Start of Source data

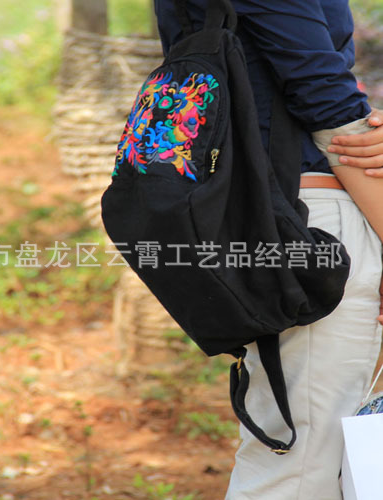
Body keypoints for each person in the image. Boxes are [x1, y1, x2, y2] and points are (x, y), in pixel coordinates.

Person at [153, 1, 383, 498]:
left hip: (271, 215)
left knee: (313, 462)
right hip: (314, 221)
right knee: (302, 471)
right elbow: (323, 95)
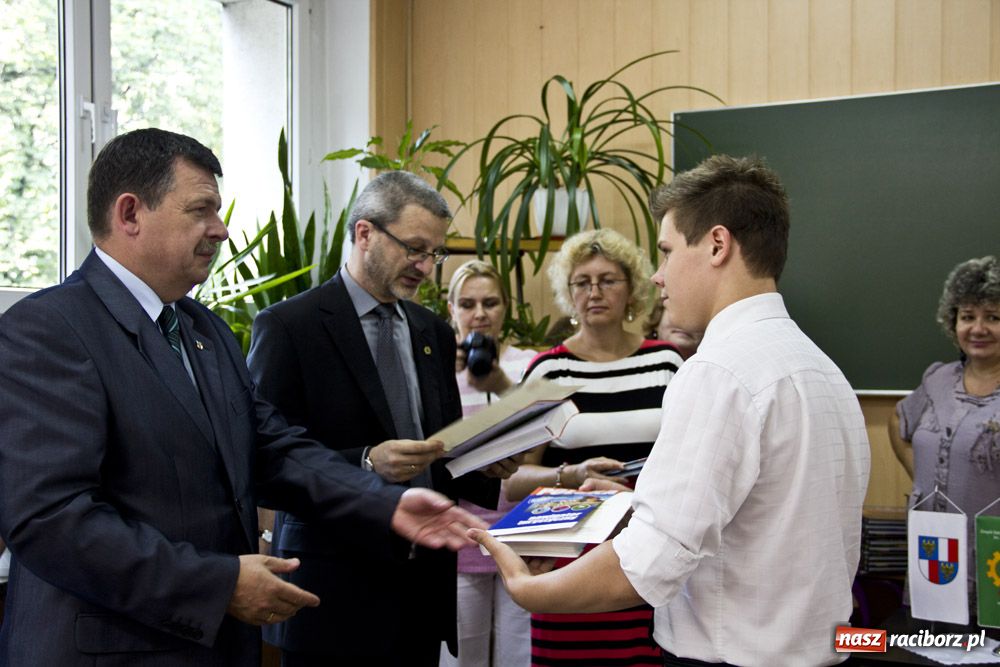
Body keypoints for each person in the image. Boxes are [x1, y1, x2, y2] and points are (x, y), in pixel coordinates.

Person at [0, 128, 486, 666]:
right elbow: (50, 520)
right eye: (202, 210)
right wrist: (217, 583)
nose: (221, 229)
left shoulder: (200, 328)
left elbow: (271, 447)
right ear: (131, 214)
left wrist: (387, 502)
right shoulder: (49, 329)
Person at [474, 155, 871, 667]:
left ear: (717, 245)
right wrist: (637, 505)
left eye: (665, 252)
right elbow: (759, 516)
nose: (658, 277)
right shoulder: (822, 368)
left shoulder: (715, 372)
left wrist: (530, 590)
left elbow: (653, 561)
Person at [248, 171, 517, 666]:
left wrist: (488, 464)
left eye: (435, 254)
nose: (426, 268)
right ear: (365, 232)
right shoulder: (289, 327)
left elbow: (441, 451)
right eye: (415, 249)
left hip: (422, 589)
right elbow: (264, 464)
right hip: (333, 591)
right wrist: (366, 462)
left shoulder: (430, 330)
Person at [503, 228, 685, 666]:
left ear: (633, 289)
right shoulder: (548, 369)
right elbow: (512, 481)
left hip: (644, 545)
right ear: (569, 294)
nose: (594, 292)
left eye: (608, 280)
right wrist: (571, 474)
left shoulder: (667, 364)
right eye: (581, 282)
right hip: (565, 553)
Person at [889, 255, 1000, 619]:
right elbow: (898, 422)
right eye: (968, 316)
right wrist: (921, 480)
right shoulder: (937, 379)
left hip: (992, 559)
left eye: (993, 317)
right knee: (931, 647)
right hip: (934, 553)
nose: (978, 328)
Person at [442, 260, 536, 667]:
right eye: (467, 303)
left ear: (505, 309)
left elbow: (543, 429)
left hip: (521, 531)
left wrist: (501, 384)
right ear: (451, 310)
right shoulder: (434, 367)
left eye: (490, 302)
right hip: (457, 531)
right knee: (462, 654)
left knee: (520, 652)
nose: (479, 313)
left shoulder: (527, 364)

End of Source data
Start of Source data

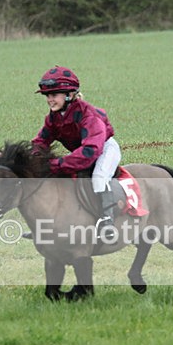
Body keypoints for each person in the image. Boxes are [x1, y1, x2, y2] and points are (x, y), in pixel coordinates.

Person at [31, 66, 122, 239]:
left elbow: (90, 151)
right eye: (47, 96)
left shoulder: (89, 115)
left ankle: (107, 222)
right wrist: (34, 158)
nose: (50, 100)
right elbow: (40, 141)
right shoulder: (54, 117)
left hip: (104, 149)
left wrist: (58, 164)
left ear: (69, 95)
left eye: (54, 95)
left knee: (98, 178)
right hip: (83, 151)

End of Source data

What the task requires
Set down, exactly as they stand above, the lines starting with the line with "left shoulder: (667, 364)" and going on through the line with "left shoulder: (527, 364)", and no others.

Response to the exercise
left shoulder: (667, 364)
right eye: (581, 282)
right hip: (565, 553)
Person at [889, 255, 1000, 619]:
right elbow: (898, 422)
right eye: (968, 316)
right wrist: (921, 480)
right shoulder: (937, 379)
left hip: (992, 559)
left eye: (993, 317)
right knee: (931, 647)
right hip: (934, 553)
nose: (978, 328)
Person at [442, 260, 536, 667]:
right eye: (467, 303)
left ear: (505, 309)
left elbow: (543, 429)
left hip: (521, 531)
left wrist: (501, 384)
right ear: (451, 310)
right shoulder: (434, 367)
left eye: (490, 302)
right hip: (457, 531)
right knee: (462, 654)
left knee: (520, 652)
nose: (479, 313)
left shoulder: (527, 364)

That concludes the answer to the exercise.